Find every line below with the string "lines" and pick it out.

··········

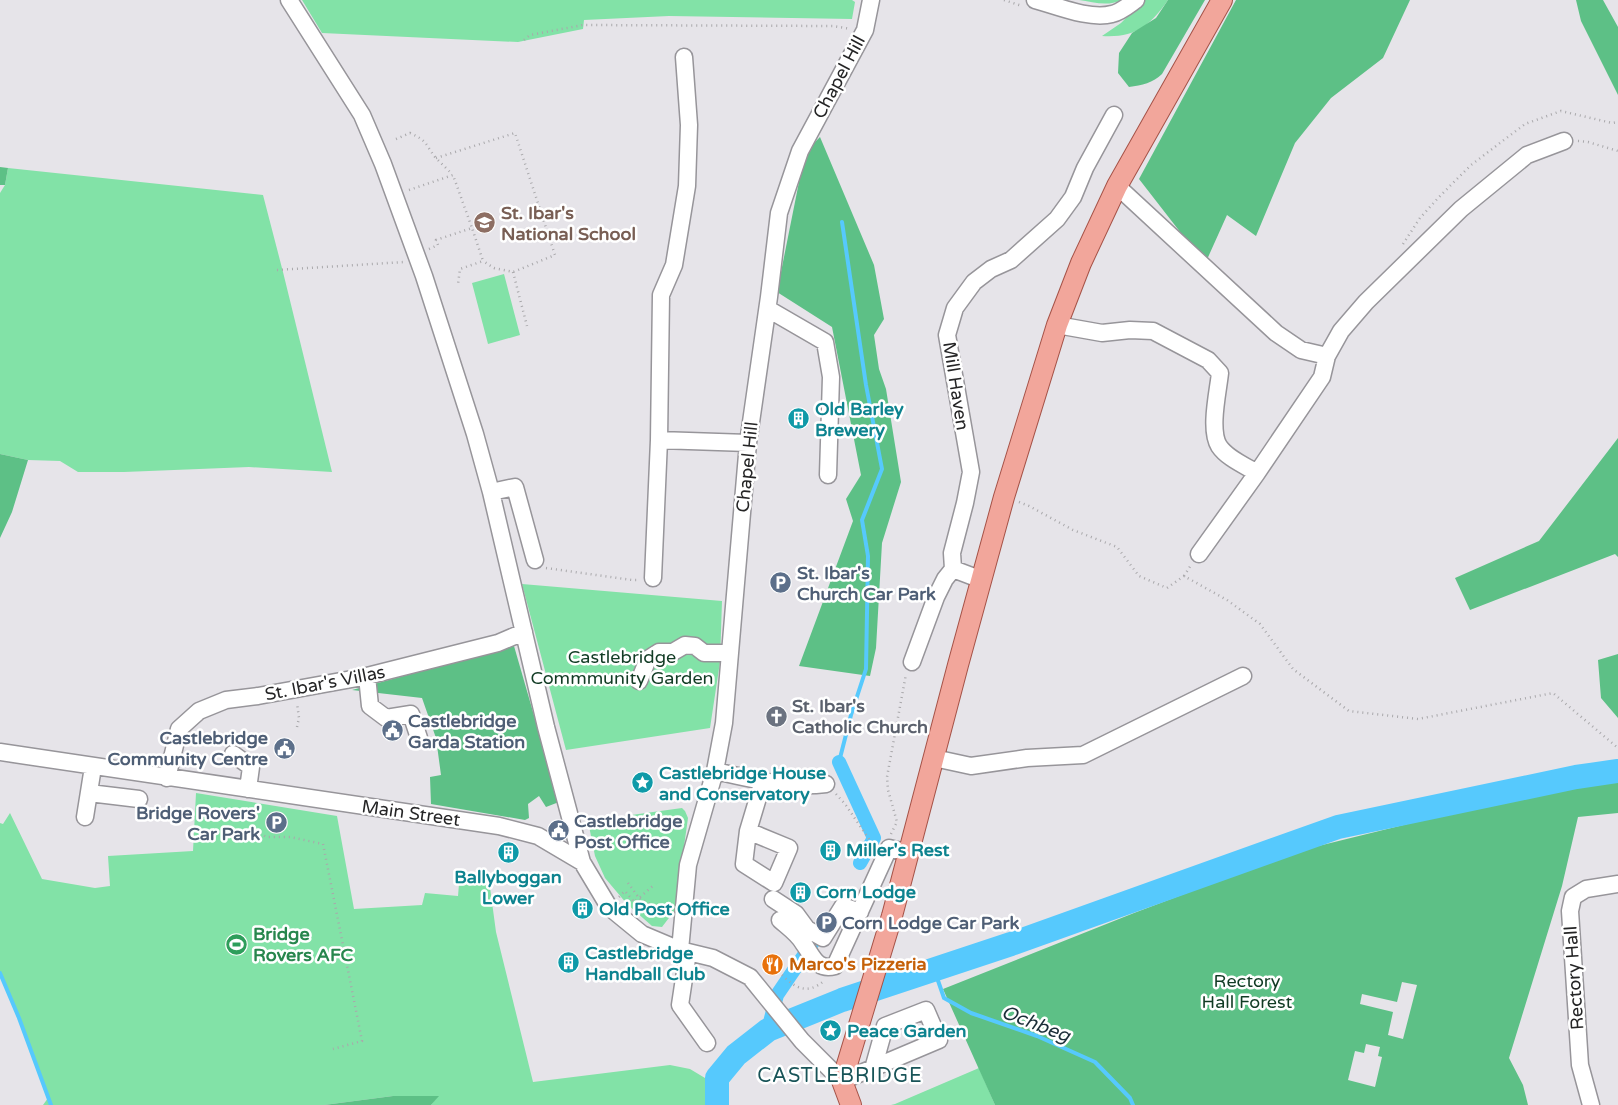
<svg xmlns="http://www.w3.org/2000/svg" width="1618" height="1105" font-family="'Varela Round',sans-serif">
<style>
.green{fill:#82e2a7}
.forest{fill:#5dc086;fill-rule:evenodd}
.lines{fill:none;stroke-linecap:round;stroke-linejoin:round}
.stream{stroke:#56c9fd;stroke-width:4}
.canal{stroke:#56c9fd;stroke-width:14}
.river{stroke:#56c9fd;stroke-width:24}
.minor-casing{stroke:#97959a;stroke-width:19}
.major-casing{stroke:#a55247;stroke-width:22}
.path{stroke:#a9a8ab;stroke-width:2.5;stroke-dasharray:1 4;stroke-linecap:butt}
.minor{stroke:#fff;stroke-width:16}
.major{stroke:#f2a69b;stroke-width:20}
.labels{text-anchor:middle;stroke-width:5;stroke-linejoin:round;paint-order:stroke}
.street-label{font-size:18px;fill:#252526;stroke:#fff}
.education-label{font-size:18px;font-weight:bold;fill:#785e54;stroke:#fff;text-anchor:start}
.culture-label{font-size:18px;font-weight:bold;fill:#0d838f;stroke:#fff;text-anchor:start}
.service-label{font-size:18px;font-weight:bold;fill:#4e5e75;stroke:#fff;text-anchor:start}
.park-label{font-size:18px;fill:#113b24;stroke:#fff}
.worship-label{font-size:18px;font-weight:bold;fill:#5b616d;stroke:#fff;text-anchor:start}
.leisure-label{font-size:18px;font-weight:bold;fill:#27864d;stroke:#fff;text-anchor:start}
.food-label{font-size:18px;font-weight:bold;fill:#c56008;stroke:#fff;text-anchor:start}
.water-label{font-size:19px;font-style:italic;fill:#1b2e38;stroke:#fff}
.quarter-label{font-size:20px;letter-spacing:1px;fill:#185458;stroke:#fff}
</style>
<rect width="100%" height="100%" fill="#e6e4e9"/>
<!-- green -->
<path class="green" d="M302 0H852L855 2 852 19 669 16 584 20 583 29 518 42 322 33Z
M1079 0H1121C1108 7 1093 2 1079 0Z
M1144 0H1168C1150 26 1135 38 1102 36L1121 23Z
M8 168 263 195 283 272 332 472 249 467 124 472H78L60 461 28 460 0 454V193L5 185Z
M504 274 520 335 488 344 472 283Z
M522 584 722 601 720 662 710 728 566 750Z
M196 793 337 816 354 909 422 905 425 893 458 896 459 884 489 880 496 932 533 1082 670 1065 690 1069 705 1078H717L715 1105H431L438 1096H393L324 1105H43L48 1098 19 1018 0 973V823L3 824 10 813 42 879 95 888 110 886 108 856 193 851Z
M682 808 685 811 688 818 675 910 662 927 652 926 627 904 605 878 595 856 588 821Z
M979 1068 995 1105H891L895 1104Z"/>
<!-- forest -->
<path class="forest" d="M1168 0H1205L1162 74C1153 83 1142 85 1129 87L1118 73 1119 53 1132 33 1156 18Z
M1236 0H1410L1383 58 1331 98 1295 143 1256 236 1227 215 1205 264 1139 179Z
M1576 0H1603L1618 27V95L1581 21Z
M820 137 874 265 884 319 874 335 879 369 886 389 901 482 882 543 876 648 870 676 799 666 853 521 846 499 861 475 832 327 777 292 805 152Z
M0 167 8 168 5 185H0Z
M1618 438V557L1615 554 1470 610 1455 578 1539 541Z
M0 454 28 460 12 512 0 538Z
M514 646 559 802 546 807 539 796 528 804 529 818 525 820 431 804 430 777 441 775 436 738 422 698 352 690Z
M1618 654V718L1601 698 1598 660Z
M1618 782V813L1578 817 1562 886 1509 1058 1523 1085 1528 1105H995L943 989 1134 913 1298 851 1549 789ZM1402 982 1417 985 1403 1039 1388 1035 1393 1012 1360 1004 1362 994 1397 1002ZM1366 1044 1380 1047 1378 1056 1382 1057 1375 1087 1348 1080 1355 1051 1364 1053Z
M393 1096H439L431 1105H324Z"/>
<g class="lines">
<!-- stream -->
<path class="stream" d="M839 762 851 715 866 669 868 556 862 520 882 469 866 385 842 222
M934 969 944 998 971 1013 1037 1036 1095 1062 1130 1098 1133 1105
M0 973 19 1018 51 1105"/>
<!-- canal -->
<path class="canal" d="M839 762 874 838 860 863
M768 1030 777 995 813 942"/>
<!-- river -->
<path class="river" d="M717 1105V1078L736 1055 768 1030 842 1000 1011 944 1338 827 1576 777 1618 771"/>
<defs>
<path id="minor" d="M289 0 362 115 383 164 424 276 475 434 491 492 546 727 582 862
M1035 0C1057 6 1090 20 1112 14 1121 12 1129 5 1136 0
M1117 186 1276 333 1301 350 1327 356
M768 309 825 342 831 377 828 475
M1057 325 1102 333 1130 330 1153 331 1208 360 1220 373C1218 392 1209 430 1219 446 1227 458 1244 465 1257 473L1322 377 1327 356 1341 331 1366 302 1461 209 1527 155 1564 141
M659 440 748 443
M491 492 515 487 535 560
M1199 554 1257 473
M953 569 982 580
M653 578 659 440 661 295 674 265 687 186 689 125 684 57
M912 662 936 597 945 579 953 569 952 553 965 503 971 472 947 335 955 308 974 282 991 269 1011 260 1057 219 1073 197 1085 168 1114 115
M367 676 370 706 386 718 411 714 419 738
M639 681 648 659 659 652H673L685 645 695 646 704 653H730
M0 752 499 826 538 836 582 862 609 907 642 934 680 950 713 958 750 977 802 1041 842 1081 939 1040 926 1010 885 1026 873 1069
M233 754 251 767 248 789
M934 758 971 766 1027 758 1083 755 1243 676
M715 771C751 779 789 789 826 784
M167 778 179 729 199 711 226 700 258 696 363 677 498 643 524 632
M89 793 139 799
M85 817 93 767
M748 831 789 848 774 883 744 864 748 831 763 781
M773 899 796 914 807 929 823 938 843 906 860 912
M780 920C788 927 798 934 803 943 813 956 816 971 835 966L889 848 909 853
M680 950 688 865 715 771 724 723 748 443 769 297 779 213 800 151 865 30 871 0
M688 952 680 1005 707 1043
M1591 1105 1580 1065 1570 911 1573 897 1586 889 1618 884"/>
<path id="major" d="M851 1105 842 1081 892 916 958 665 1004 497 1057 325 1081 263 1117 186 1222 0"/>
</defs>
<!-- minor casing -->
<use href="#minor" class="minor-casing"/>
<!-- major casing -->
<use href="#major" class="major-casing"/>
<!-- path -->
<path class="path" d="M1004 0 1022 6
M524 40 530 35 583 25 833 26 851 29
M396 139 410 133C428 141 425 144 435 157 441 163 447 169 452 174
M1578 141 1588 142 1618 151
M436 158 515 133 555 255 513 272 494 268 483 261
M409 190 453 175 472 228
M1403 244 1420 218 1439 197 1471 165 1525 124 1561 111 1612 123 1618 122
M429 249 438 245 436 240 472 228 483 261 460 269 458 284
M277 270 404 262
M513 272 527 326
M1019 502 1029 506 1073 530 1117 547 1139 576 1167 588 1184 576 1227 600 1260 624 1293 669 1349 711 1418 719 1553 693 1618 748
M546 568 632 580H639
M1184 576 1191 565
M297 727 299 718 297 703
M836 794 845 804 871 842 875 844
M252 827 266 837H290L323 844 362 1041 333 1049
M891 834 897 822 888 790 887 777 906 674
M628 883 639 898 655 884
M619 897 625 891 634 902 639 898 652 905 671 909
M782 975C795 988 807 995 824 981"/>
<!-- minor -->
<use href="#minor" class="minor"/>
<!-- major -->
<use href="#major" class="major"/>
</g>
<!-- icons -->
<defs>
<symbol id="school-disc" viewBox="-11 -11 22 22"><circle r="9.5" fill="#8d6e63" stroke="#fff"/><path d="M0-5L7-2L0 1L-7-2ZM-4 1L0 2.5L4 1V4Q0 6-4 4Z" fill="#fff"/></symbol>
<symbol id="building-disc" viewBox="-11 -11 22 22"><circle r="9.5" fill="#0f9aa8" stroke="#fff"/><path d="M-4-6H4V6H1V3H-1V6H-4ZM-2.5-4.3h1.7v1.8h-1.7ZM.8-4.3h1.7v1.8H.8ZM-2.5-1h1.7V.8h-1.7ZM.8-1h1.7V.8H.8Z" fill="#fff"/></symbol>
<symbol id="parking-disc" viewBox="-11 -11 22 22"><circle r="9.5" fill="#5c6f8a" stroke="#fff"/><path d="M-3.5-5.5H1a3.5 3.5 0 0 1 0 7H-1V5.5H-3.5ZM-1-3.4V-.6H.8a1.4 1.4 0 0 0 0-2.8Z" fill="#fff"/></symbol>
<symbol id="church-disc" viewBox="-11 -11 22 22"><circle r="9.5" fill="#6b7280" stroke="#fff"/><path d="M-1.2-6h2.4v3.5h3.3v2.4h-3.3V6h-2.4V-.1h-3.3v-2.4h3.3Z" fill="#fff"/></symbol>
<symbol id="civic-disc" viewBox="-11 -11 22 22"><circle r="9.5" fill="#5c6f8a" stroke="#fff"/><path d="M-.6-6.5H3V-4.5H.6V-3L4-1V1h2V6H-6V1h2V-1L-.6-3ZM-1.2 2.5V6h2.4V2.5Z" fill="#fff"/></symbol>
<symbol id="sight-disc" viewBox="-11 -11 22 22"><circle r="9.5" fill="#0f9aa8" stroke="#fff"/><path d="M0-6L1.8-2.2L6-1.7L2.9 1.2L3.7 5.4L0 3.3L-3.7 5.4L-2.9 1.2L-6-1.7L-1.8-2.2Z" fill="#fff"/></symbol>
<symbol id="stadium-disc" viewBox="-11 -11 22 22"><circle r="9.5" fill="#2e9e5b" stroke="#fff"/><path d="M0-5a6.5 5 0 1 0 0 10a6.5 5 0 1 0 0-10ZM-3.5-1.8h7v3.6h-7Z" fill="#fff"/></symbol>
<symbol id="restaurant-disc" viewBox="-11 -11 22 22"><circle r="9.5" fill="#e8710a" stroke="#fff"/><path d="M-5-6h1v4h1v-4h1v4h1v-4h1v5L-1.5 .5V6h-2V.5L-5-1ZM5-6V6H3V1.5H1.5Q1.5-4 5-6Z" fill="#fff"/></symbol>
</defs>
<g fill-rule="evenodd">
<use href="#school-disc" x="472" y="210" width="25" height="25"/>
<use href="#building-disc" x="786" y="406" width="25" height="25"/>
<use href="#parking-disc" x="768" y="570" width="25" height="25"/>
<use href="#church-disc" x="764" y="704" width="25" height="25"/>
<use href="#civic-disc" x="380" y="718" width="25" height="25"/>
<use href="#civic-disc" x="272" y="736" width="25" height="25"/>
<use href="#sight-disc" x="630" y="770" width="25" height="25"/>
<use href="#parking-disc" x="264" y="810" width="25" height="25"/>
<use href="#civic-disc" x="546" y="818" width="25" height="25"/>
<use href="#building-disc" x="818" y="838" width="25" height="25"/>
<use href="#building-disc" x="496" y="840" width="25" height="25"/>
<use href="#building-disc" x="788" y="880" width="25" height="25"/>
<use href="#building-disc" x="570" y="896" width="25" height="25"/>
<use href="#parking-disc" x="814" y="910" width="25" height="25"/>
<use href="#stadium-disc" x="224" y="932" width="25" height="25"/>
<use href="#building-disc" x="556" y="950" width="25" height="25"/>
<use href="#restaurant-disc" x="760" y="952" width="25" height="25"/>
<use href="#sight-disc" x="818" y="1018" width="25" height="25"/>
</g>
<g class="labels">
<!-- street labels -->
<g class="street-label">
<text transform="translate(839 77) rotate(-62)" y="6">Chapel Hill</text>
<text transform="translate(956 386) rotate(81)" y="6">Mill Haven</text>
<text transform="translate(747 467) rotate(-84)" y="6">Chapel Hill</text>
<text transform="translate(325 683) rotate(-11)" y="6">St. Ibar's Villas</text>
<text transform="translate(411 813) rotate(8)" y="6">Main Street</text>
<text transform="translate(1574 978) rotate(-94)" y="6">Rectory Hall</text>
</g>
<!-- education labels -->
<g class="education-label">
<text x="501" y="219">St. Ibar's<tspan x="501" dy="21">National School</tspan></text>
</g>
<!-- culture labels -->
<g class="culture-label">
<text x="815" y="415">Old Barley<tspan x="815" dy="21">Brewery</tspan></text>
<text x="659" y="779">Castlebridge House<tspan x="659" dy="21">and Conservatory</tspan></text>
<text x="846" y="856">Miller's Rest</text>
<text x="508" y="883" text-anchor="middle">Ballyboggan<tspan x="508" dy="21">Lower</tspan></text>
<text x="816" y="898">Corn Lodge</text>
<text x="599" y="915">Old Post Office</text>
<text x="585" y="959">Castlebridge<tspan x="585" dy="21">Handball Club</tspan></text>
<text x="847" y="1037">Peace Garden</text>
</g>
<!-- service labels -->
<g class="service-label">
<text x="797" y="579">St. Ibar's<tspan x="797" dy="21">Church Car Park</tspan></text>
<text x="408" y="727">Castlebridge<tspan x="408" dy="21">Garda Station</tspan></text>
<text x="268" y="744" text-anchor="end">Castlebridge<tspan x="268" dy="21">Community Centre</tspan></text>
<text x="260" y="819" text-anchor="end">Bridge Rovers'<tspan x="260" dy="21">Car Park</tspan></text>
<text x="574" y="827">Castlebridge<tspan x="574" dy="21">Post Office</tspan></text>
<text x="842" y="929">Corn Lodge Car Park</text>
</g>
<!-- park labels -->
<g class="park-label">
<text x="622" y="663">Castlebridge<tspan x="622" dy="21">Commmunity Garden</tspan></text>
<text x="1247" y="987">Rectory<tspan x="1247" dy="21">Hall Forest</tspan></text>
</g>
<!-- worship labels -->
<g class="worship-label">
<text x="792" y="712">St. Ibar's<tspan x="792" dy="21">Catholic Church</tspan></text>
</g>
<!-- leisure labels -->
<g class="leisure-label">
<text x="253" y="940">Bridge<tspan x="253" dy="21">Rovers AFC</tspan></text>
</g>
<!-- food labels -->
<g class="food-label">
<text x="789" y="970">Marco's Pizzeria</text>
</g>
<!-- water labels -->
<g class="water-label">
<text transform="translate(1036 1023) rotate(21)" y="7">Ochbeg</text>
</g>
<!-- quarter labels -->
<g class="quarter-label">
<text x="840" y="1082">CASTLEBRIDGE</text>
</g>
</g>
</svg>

··········

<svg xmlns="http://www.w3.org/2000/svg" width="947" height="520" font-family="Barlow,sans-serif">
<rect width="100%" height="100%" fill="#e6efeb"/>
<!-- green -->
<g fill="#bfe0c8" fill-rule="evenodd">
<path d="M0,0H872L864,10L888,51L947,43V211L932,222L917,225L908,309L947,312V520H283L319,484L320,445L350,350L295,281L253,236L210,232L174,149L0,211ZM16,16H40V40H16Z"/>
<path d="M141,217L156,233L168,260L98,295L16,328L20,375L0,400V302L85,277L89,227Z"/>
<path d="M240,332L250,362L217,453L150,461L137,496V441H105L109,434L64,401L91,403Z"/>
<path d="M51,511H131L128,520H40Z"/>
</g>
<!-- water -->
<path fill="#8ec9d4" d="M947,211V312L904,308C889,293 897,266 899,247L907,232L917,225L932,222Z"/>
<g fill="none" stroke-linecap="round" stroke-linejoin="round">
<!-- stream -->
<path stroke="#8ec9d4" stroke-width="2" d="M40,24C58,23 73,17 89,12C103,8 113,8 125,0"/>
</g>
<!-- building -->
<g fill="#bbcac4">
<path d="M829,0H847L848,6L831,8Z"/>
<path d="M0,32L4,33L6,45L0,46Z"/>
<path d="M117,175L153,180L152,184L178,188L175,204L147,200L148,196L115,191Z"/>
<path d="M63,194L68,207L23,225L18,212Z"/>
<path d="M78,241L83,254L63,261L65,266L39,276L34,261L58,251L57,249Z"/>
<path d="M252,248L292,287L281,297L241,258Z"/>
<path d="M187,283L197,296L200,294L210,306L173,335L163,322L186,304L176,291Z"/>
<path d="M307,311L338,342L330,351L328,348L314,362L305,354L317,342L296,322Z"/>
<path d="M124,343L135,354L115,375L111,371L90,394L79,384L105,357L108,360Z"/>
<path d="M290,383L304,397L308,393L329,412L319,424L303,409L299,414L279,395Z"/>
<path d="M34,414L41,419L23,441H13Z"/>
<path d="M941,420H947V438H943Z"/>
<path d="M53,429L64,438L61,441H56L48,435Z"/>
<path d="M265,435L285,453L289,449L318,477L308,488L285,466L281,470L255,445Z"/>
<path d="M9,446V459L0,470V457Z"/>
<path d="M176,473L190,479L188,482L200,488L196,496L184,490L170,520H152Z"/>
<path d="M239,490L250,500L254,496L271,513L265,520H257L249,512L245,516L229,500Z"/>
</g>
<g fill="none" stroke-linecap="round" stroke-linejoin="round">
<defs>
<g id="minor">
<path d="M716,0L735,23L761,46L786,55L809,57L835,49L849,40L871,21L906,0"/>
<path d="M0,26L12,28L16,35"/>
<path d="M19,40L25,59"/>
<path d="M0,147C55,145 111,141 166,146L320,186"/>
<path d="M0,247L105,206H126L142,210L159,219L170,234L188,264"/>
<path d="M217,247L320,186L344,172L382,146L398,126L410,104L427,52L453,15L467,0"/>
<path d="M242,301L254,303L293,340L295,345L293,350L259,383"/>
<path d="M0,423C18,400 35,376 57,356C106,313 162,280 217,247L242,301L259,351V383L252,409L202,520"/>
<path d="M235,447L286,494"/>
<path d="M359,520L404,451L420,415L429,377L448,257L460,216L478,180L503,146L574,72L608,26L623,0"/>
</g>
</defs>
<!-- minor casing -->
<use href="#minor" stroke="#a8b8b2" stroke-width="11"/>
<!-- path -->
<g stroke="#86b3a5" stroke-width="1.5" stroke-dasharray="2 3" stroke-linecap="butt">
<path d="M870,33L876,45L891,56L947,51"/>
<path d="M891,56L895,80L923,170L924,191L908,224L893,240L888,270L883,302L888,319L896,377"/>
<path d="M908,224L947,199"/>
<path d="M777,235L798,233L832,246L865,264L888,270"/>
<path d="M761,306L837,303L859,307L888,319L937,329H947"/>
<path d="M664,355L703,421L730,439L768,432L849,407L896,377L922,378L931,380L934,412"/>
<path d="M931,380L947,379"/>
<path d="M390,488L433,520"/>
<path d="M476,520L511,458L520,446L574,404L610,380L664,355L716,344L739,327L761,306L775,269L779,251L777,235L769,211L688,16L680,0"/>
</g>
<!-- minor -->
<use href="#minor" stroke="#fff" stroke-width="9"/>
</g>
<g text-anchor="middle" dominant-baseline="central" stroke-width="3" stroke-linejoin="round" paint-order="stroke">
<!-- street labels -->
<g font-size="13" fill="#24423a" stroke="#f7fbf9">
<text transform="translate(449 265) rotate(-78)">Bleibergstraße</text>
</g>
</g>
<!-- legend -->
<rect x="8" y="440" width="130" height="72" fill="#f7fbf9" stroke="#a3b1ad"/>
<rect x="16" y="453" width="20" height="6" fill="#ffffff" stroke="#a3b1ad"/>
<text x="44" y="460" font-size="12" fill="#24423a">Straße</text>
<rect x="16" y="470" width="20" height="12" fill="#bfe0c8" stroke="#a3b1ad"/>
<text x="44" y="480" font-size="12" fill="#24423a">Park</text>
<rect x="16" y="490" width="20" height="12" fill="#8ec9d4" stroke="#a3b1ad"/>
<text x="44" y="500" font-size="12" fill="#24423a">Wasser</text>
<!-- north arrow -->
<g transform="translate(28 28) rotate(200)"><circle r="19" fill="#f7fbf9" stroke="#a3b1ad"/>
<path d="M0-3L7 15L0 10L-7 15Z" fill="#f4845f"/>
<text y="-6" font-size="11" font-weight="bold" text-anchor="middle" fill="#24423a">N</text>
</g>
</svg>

··········

ANSWER SECTION:
.lines{fill:none;stroke-linecap:round;stroke-linejoin:round}
<g class="lines">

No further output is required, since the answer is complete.